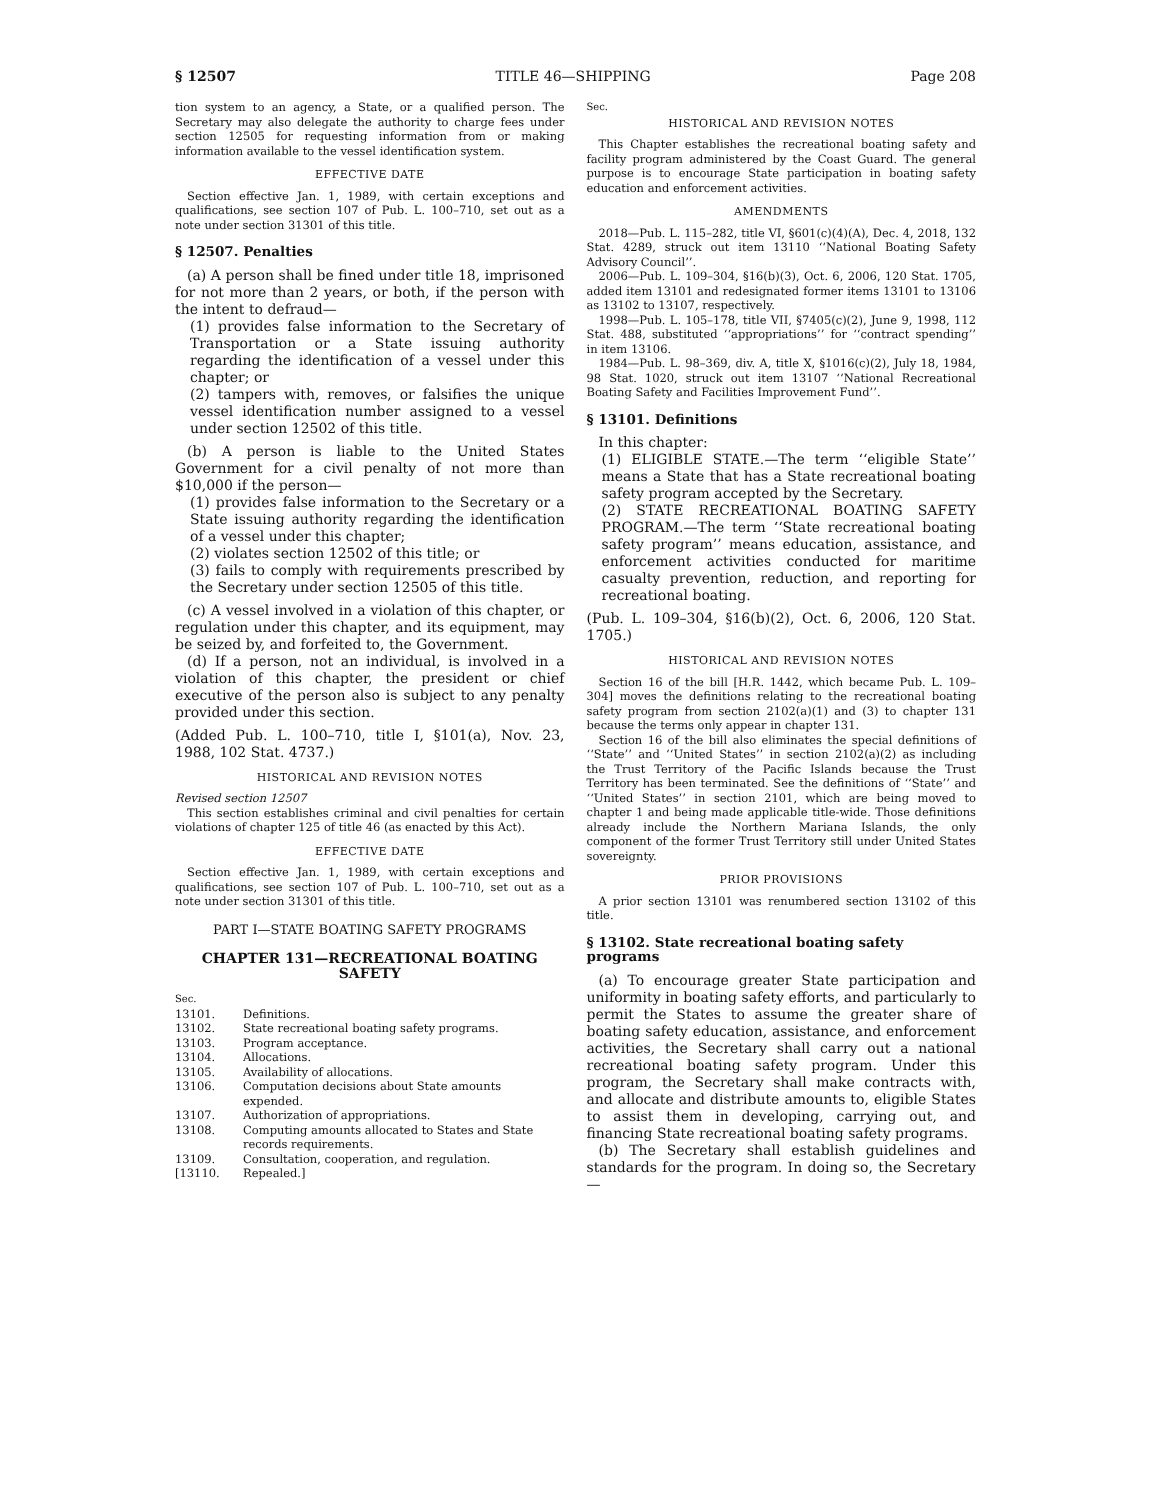§ 12507 TITLE 46—SHIPPING Page 208
tion system to an agency, a State, or a qualified person. The Secretary may also delegate the authority to charge fees under section 12505 for requesting information from or making information available to the vessel identification system.
EFFECTIVE DATE
Section effective Jan. 1, 1989, with certain exceptions and qualifications, see section 107 of Pub. L. 100–710, set out as a note under section 31301 of this title.
§ 12507. Penalties
(a) A person shall be fined under title 18, imprisoned for not more than 2 years, or both, if the person with the intent to defraud—
(1) provides false information to the Secretary of Transportation or a State issuing authority regarding the identification of a vessel under this chapter; or
(2) tampers with, removes, or falsifies the unique vessel identification number assigned to a vessel under section 12502 of this title.
(b) A person is liable to the United States Government for a civil penalty of not more than $10,000 if the person—
(1) provides false information to the Secretary or a State issuing authority regarding the identification of a vessel under this chapter;
(2) violates section 12502 of this title; or
(3) fails to comply with requirements prescribed by the Secretary under section 12505 of this title.
(c) A vessel involved in a violation of this chapter, or regulation under this chapter, and its equipment, may be seized by, and forfeited to, the Government.
(d) If a person, not an individual, is involved in a violation of this chapter, the president or chief executive of the person also is subject to any penalty provided under this section.
(Added Pub. L. 100–710, title I, §101(a), Nov. 23, 1988, 102 Stat. 4737.)
HISTORICAL AND REVISION NOTES
Revised section 12507
This section establishes criminal and civil penalties for certain violations of chapter 125 of title 46 (as enacted by this Act).
EFFECTIVE DATE
Section effective Jan. 1, 1989, with certain exceptions and qualifications, see section 107 of Pub. L. 100–710, set out as a note under section 31301 of this title.
PART I—STATE BOATING SAFETY PROGRAMS
CHAPTER 131—RECREATIONAL BOATING SAFETY
Sec.
| 13101. | Definitions. |
| 13102. | State recreational boating safety programs. |
| 13103. | Program acceptance. |
| 13104. | Allocations. |
| 13105. | Availability of allocations. |
| 13106. | Computation decisions about State amounts expended. |
| 13107. | Authorization of appropriations. |
| 13108. | Computing amounts allocated to States and State records requirements. |
| 13109. | Consultation, cooperation, and regulation. |
| [13110. | Repealed.] |
Sec.
HISTORICAL AND REVISION NOTES
This Chapter establishes the recreational boating safety and facility program administered by the Coast Guard. The general purpose is to encourage State participation in boating safety education and enforcement activities.
AMENDMENTS
2018—Pub. L. 115–282, title VI, §601(c)(4)(A), Dec. 4, 2018, 132 Stat. 4289, struck out item 13110 ‘‘National Boating Safety Advisory Council’’.
2006—Pub. L. 109–304, §16(b)(3), Oct. 6, 2006, 120 Stat. 1705, added item 13101 and redesignated former items 13101 to 13106 as 13102 to 13107, respectively.
1998—Pub. L. 105–178, title VII, §7405(c)(2), June 9, 1998, 112 Stat. 488, substituted ‘‘appropriations’’ for ‘‘contract spending’’ in item 13106.
1984—Pub. L. 98–369, div. A, title X, §1016(c)(2), July 18, 1984, 98 Stat. 1020, struck out item 13107 ‘‘National Recreational Boating Safety and Facilities Improvement Fund’’.
§ 13101. Definitions
In this chapter:
(1) ELIGIBLE STATE.—The term ‘‘eligible State’’ means a State that has a State recreational boating safety program accepted by the Secretary.
(2) STATE RECREATIONAL BOATING SAFETY PROGRAM.—The term ‘‘State recreational boating safety program’’ means education, assistance, and enforcement activities conducted for maritime casualty prevention, reduction, and reporting for recreational boating.
(Pub. L. 109–304, §16(b)(2), Oct. 6, 2006, 120 Stat. 1705.)
HISTORICAL AND REVISION NOTES
Section 16 of the bill [H.R. 1442, which became Pub. L. 109–304] moves the definitions relating to the recreational boating safety program from section 2102(a)(1) and (3) to chapter 131 because the terms only appear in chapter 131.
Section 16 of the bill also eliminates the special definitions of ‘‘State’’ and ‘‘United States’’ in section 2102(a)(2) as including the Trust Territory of the Pacific Islands because the Trust Territory has been terminated. See the definitions of ‘‘State’’ and ‘‘United States’’ in section 2101, which are being moved to chapter 1 and being made applicable title-wide. Those definitions already include the Northern Mariana Islands, the only component of the former Trust Territory still under United States sovereignty.
PRIOR PROVISIONS
A prior section 13101 was renumbered section 13102 of this title.
§ 13102. State recreational boating safety programs
(a) To encourage greater State participation and uniformity in boating safety efforts, and particularly to permit the States to assume the greater share of boating safety education, assistance, and enforcement activities, the Secretary shall carry out a national recreational boating safety program. Under this program, the Secretary shall make contracts with, and allocate and distribute amounts to, eligible States to assist them in developing, carrying out, and financing State recreational boating safety programs.
(b) The Secretary shall establish guidelines and standards for the program. In doing so, the Secretary—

════════════════════

** PROBLEM TO WORK ON **
Repeat the records exactly, without the pictures.

** ANSWER TO THE EXERCISE **
§ 12507 TITLE 46—SHIPPING Page 208
tion system to an agency, a State, or a qualified person. The Secretary may also delegate the authority to charge fees under section 12505 for requesting information from or making information available to the vessel identification system.
EFFECTIVE DATE
Section effective Jan. 1, 1989, with certain exceptions and qualifications, see section 107 of Pub. L. 100–710, set out as a note under section 31301 of this title.
§ 12507. Penalties
(a) A person shall be fined under title 18, imprisoned for not more than 2 years, or both, if the person with the intent to defraud—
(1) provides false information to the Secretary of Transportation or a State issuing authority regarding the identification of a vessel under this chapter; or
(2) tampers with, removes, or falsifies the unique vessel identification number assigned to a vessel under section 12502 of this title.
(b) A person is liable to the United States Government for a civil penalty of not more than $10,000 if the person—
(1) provides false information to the Secretary or a State issuing authority regarding the identification of a vessel under this chapter;
(2) violates section 12502 of this title; or
(3) fails to comply with requirements prescribed by the Secretary under section 12505 of this title.
(c) A vessel involved in a violation of this chapter, or regulation under this chapter, and its equipment, may be seized by, and forfeited to, the Government.
(d) If a person, not an individual, is involved in a violation of this chapter, the president or chief executive of the person also is subject to any penalty provided under this section.
(Added Pub. L. 100–710, title I, §101(a), Nov. 23, 1988, 102 Stat. 4737.)
HISTORICAL AND REVISION NOTES
Revised section 12507
This section establishes criminal and civil penalties for certain violations of chapter 125 of title 46 (as enacted by this Act).
EFFECTIVE DATE
Section effective Jan. 1, 1989, with certain exceptions and qualifications, see section 107 of Pub. L. 100–710, set out as a note under section 31301 of this title.
PART I—STATE BOATING SAFETY PROGRAMS
CHAPTER 131—RECREATIONAL BOATING SAFETY
Sec.
| 13101. | Definitions. |
| 13102. | State recreational boating safety programs. |
| 13103. | Program acceptance. |
| 13104. | Allocations. |
| 13105. | Availability of allocations. |
| 13106. | Computation decisions about State amounts expended. |
| 13107. | Authorization of appropriations. |
| 13108. | Computing amounts allocated to States and State records requirements. |
| 13109. | Consultation, cooperation, and regulation. |
| [13110. | Repealed.] |
Sec.
HISTORICAL AND REVISION NOTES
This Chapter establishes the recreational boating safety and facility program administered by the Coast Guard. The general purpose is to encourage State participation in boating safety education and enforcement activities.
AMENDMENTS
2018—Pub. L. 115–282, title VI, §601(c)(4)(A), Dec. 4, 2018, 132 Stat. 4289, struck out item 13110 ‘‘National Boating Safety Advisory Council’’.
2006—Pub. L. 109–304, §16(b)(3), Oct. 6, 2006, 120 Stat. 1705, added item 13101 and redesignated former items 13101 to 13106 as 13102 to 13107, respectively.
1998—Pub. L. 105–178, title VII, §7405(c)(2), June 9, 1998, 112 Stat. 488, substituted ‘‘appropriations’’ for ‘‘contract spending’’ in item 13106.
1984—Pub. L. 98–369, div. A, title X, §1016(c)(2), July 18, 1984, 98 Stat. 1020, struck out item 13107 ‘‘National Recreational Boating Safety and Facilities Improvement Fund’’.
§ 13101. Definitions
In this chapter:
(1) ELIGIBLE STATE.—The term ‘‘eligible State’’ means a State that has a State recreational boating safety program accepted by the Secretary.
(2) STATE RECREATIONAL BOATING SAFETY PROGRAM.—The term ‘‘State recreational boating safety program’’ means education, assistance, and enforcement activities conducted for maritime casualty prevention, reduction, and reporting for recreational boating.
(Pub. L. 109–304, §16(b)(2), Oct. 6, 2006, 120 Stat. 1705.)
HISTORICAL AND REVISION NOTES
Section 16 of the bill [H.R. 1442, which became Pub. L. 109–304] moves the definitions relating to the recreational boating safety program from section 2102(a)(1) and (3) to chapter 131 because the terms only appear in chapter 131.
Section 16 of the bill also eliminates the special definitions of ‘‘State’’ and ‘‘United States’’ in section 2102(a)(2) as including the Trust Territory of the Pacific Islands because the Trust Territory has been terminated. See the definitions of ‘‘State’’ and ‘‘United States’’ in section 2101, which are being moved to chapter 1 and being made applicable title-wide. Those definitions already include the Northern Mariana Islands, the only component of the former Trust Territory still under United States sovereignty.
PRIOR PROVISIONS
A prior section 13101 was renumbered section 13102 of this title.
§ 13102. State recreational boating safety programs
(a) To encourage greater State participation and uniformity in boating safety efforts, and particularly to permit the States to assume the greater share of boating safety education, assistance, and enforcement activities, the Secretary shall carry out a national recreational boating safety program. Under this program, the Secretary shall make contracts with, and allocate and distribute amounts to, eligible States to assist them in developing, carrying out, and financing State recreational boating safety programs.
(b) The Secretary shall establish guidelines and standards for the program. In doing so, the Secretary—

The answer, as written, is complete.